Farm Fresh, the country’s largest dairy producer, has the capacity to produce 137 million litres a year in finished goods from its facilities in Malaysia and another 84 million litres of processed milk from its facilities in Australia. It has a total of 10,309 cows across six farms.

While Dutch Lady Malaysia does not own any dairy farms in this country, it has a Dairy Development Programme (DDP) that helps local farmers produce 37.9 million litres of milk.

Other listed companies that recently made a foray into the dairy farm business include beverage manufacturing giant Fraser & Neave Holdings Bhd (F&N), which announced plans to venture into fresh milk production in April. F&N, which is known for its carbonated drinks and condensed milk, announced plans to buy 2,726.48ha of agricultural land (Ladang Permai Damai Sdn Bhd) in Gemas, Negeri Sembilan, for RM215.59 million.

At the time, F&N CEO Lim Yew Hoe told reporters that owning fresh milk farms is part of the group’s long-term plan to be self-sufficient, achieve cost efficiency and reduce its carbon footprint. The company imports milk mainly from Australia for its milk-based products.

In September 2021, animal health solutions provider Rhone Ma Holdings Bhd and Johor-based oil palm planter Kulim (M) Bhd agreed to set up a 35:65 joint venture to vie for a slice of the dairy farming pie.

Even before more upstream capacity comes in, there may already be headwinds for existing players.

Last week, CGS-CIMB Research downgraded its recommendation on Farm Fresh to “hold” after the company’s quarterly earnings came in below consensus estimates.
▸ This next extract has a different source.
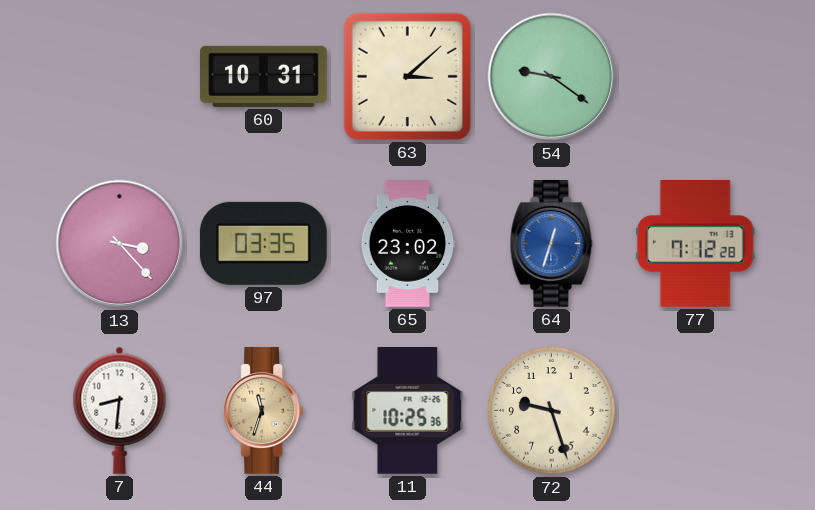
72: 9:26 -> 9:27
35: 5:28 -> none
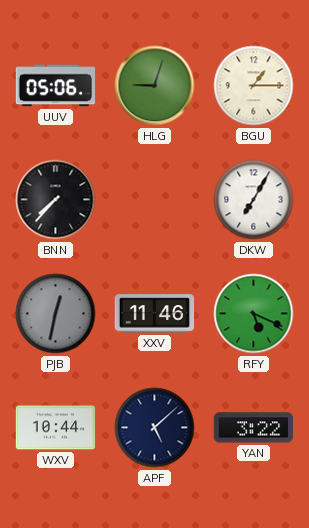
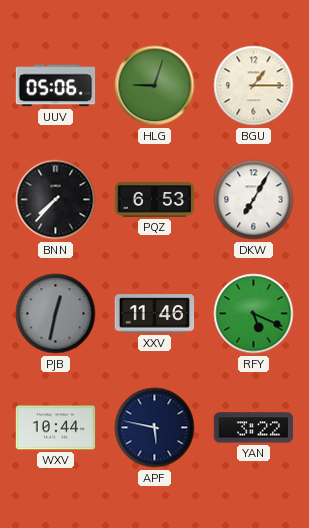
PQZ: none -> 6:53
APF: 5:08 -> 5:47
The research house expects Farm Fresh’s margins to remain pressured by higher raw milk costs despite having raised its selling prices to pass on the higher input costs.
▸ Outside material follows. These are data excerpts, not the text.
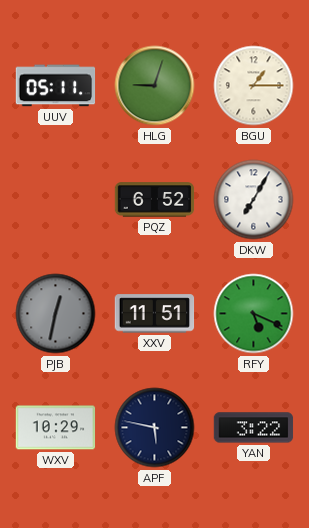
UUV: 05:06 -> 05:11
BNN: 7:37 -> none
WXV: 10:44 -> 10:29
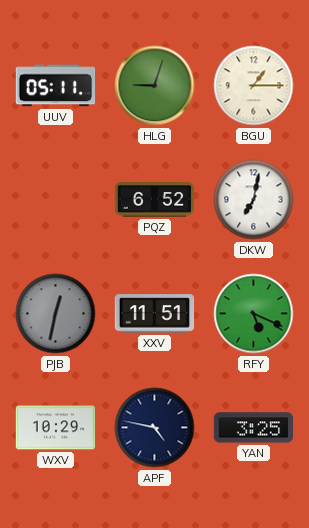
DKW: 7:05 -> 7:02
APF: 5:47 -> 4:47
YAN: 3:22 -> 3:25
“We lowered our FY2023 to FY2025 forecast earnings per share due to higher input and ESOS costs,” it says, adding that it has cut its target price for the stock to RM1.60 from RM1.83.

“While we like Farm Fresh as a strong proxy to growing demand for fresh milk goods in Asia, we believe that current valuations have largely priced in this factor, amid weaker-than-expected earnings growth prospects ahead.”

Farm Fresh’s share price closed at RM1.63 on Aug 25, translating to 32.6 times earnings for the current financial year ending March 2023 and a 0.7% yield, according to Bloomberg data. At the time of writing, CGS-CIMB had the only “hold” call in the stock while seven others had “buys”, with target prices ranging from UOB Kay Hian’s RM1.82 to Credit Suisse’s RM2.10.

Dutch Lady Malaysia closed at RM32.46 on Aug 25, reflecting the 28.47 times consensus earnings for FY2022 ending December and 1.54% yield. The counter is only covered by two research houses, BIMB Securities (“hold”, target price: RM33.70) and Kenanga Research (“underperform”, target price: RM28.20), Bloomberg data show.

Only time will tell which companies will be successful in their quest to milk more profits from the demand for fresh milk and dairy products in the country.